Ein gesundes Mikrobiom ist für die allgemeine Gesundheit unerlässlich. Die Darmbakterien helfen bei der Verwertung von Nahrungsbestandteilen, verhindern die Ausbreitung von Krankheitserregern und tragen zum Funktionieren des Immunsystems bei. Ein gestörtes Gleichgewicht der Darmbakterien kann zu verschiedenen Gesundheitsproblemen führen, darunter Verdauungsbeschwerden, Entzündungen und neurologische Symptome.

Möglichkeiten zur Förderung eines gesunden Mikrobioms

Es gibt verschiedene Möglichkeiten, ein gesundes Mikrobiom zu fördern:

  • Eine ausgewogene Ernährung: Eine ballaststoffreiche Ernährung mit viel Gemüse, Obst und Vollkornprodukten ist wichtig für die Ernährung der "guten" Bakterien im Darm.
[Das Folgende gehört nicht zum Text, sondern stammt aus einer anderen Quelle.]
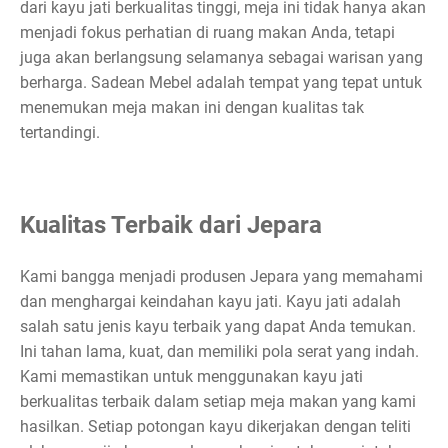
dari kayu jati berkualitas tinggi, meja ini tidak hanya akan
menjadi fokus perhatian di ruang makan Anda, tetapi
juga akan berlangsung selamanya sebagai warisan yang
berharga. Sadean Mebel adalah tempat yang tepat untuk
menemukan meja makan ini dengan kualitas tak
tertandingi.
Kualitas Terbaik dari Jepara
Kami bangga menjadi produsen Jepara yang memahami
dan menghargai keindahan kayu jati. Kayu jati adalah
salah satu jenis kayu terbaik yang dapat Anda temukan.
Ini tahan lama, kuat, dan memiliki pola serat yang indah.
Kami memastikan untuk menggunakan kayu jati
berkualitas terbaik dalam setiap meja makan yang kami
hasilkan. Setiap potongan kayu dikerjakan dengan teliti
  • Präbiotika: Präbiotika sind Ballaststoffe, die von den "guten" Bakterien im Darm bevorzugt verwertet werden. Sie sind in Lebensmitteln wie Chicorée, Topinambur, Zwiebeln, Knoblauch und Bananen enthalten.
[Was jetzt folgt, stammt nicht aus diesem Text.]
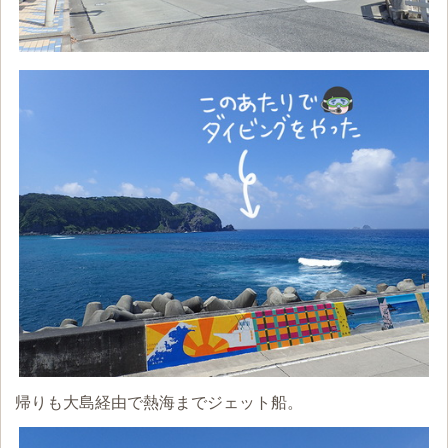
帰りも大島経由で熱海までジェット船。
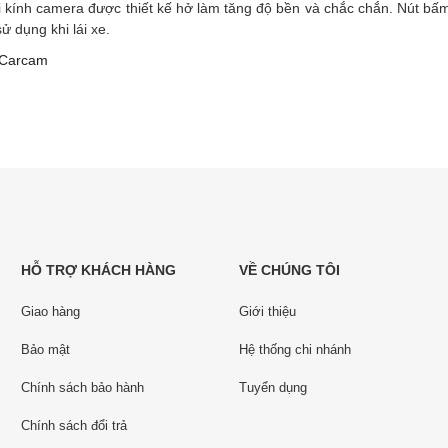
ới kính camera được thiết kế hở làm tăng độ bền và chắc chắn. Nút bấ
ử dụng khi lái xe.
Carcam
HỖ TRỢ KHÁCH HÀNG
VỀ CHÚNG TÔI
Giao hàng
Giới thiệu
Bảo mật
Hệ thống chi nhánh
Chính sách bảo hành
Tuyển dụng
Chính sách đổi trả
  • Probiotika: Probiotika können helfen, die Darmflora wieder aufzubauen oder das Gleichgewicht der Darmbakterien zu verbessern. Es ist jedoch wichtig, die richtige Art von Probiotika für die jeweiligen Bedürfnisse auszuwählen und auf mögliche Nebenwirkungen zu achten.
  • Stressmanagement: Chronischer Stress kann die Darmflora negativ beeinflussen. Entspannungstechniken wie Yoga, Meditation oder Atemübungen können helfen, Stress abzubauen und die Darmgesundheit zu fördern.
  • Vermeidung unnötiger Antibiotika: Antibiotika können die Darmflora schädigen. Sie sollten daher nur bei Bedarf und unter ärztlicher Aufsicht eingenommen werden.